▶ **Tasks**:
(1) In the forum thread about sparrows, around what year did sparrows arrive in the US?
(2) Please write the next part of the forum thread about sparrows, starting right after its final line.

▶ **Supplied text**:
## START

# One less Sparrow



## truthornothing (May 18, 2015)

Found one of our bluebird boxes had been over taken by sparrows this morning. For you that feel sorry for these tiny foreign invaders. They arrived in the US around 1851 and are now one of the most common birds at the expense of native species which they will run out of their own nests. Sparrows and starlings are two of the most prolific invaders in the US. I eradicate starlings with extreme predjudice. I drive through the cornfields of Central IL to and from work. I take care of any starlings I see on the power lines. they are skittish and often fly away when I stop. The ones that don't I shoot from the car window. Got three this morning on the way in and a lot on the way home for lunch. Sparrows are less of a concern and harder to hit on account of their size.

Their raid of my Blue bird boxes changed that. Its war on sparrows month. I took this one near said box at about 10 yards with 3/8 steel powered by 1" Theraband Black.


----------



## truthornothing (May 18, 2015)

## END

▶ **Data**:
## START

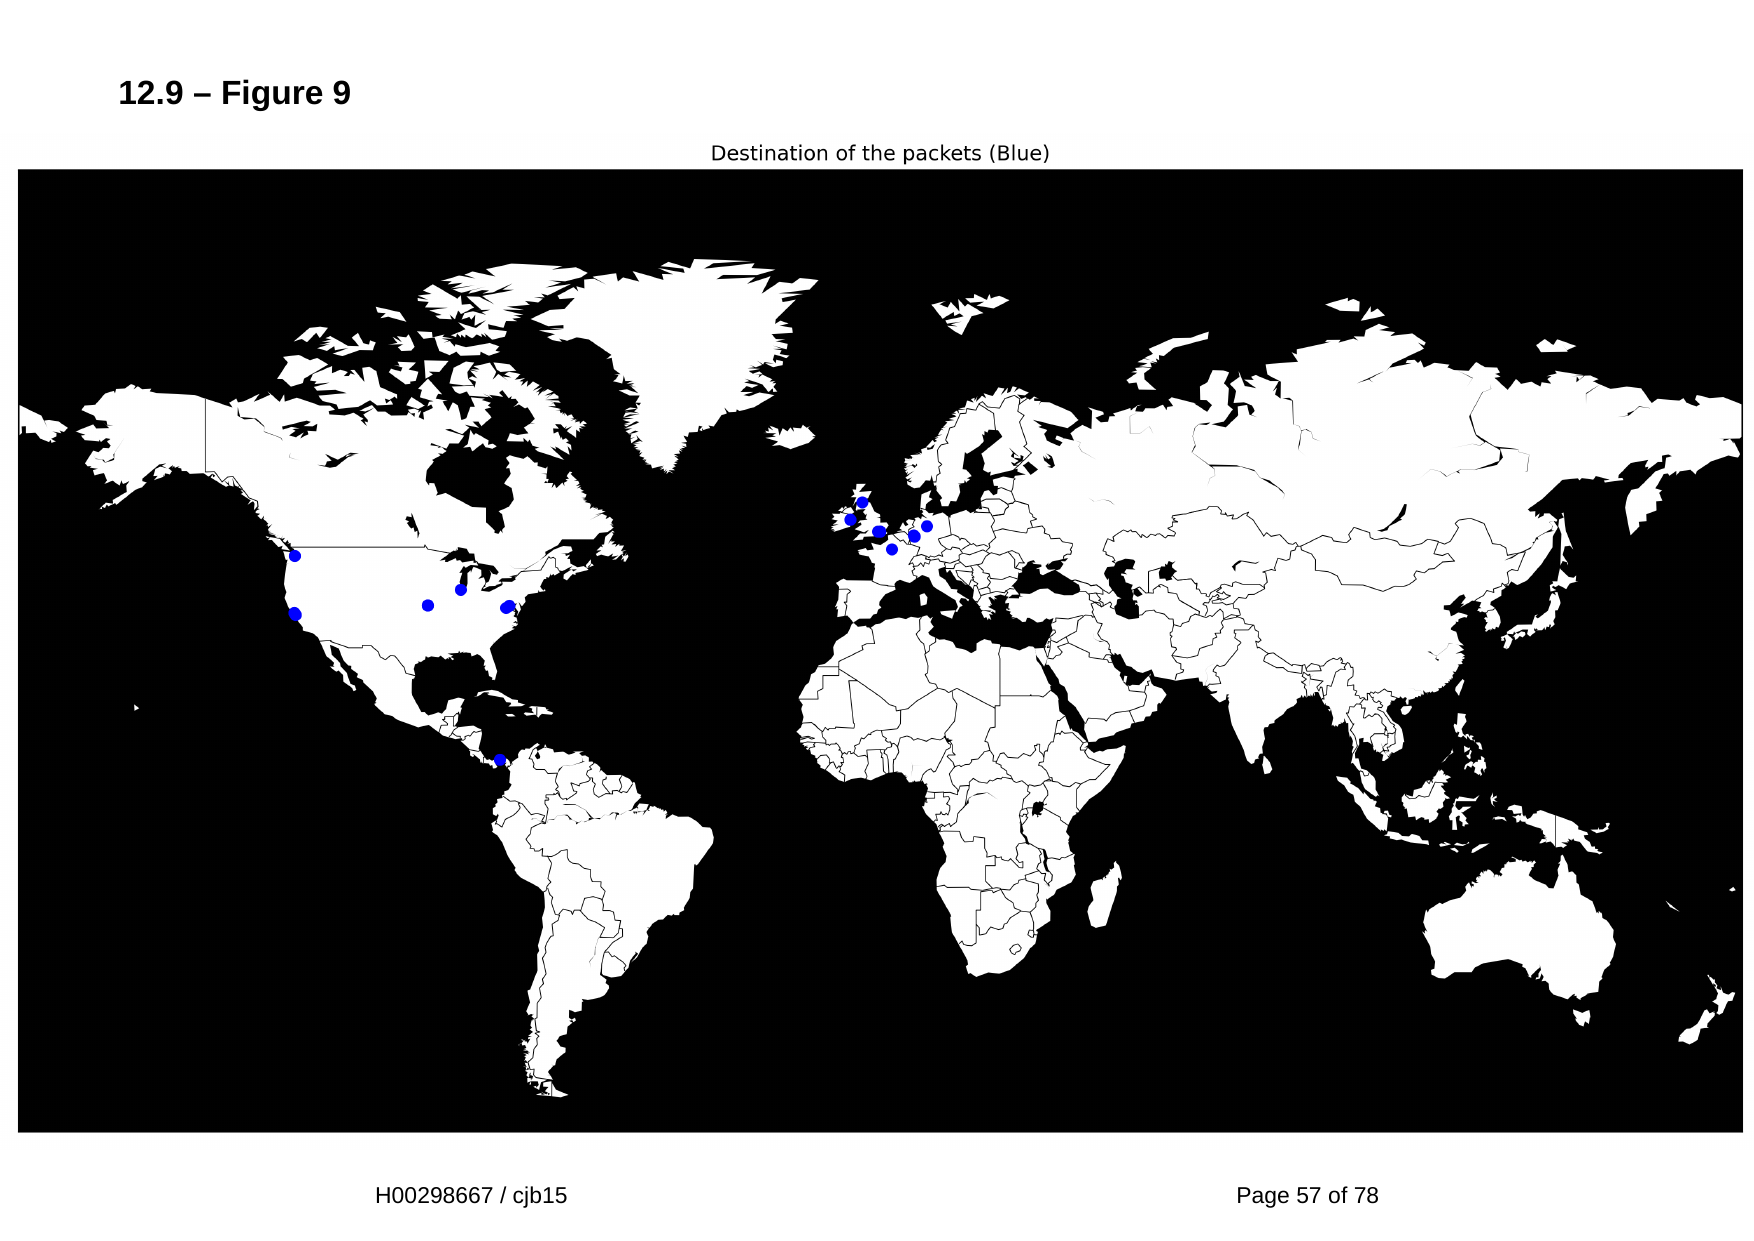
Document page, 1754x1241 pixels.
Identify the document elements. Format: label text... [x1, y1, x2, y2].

subtitle 12.9 – Figure 9 [118, 73, 1636, 112]
picture [0, 133, 1754, 1150]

## END

▶ **The replies**:
(1) Around 1851.

(2)
Sorry, said sparrow rooted out my bluebirds. Humans and animals are totally different. Ever care to consider how much wildlife dies on your behalf every day just by your modern existence? How many mammals die from farming housing road building? Bluebirds are endangered Sparrows run rampant. Conservation sometimes requires evening the scales. If you are anti

hunting perhaps you should keep off the hunting forum. 86'd three more English starlings on the way home, they are a nuisance. They even make special poisons to eliminate them. Look up "starlicide." Man brought Sparrows and Starlings here and unleashed them on the native wildlife. Sometimes man has to step back in and even the score. I'll let you know if the sparrow seeks revenge. Again if you are against legal hunting the stay off the hunting thread. Oh and I am part Cherokee so the light skinned stuff doesn't work here either.


----------



## fsa46 (Jul 8, 2012)

BC-Slinger said:


> Its kind of funny we judge the birds like we do. When that is how light skinned people got in north America as well. We basically showed up took the native peoples land and then invaded all of the space. Sounds like the birds we brought here are just following in our foot steps kind of hard to hold that against them when the most invasive and destructive species is humans as we destroy everything in our path to make homes for our over sized family's and destroy everything native to the areas for homes for our selves.
> 
> But people do not look at what we do as invasive or wrong lol when we are the worst sinners of this horrible act of world wide domination.
> 
> ...


I won't even comment on this for the fear of being banned.


----------



## truthornothing (May 18, 2015)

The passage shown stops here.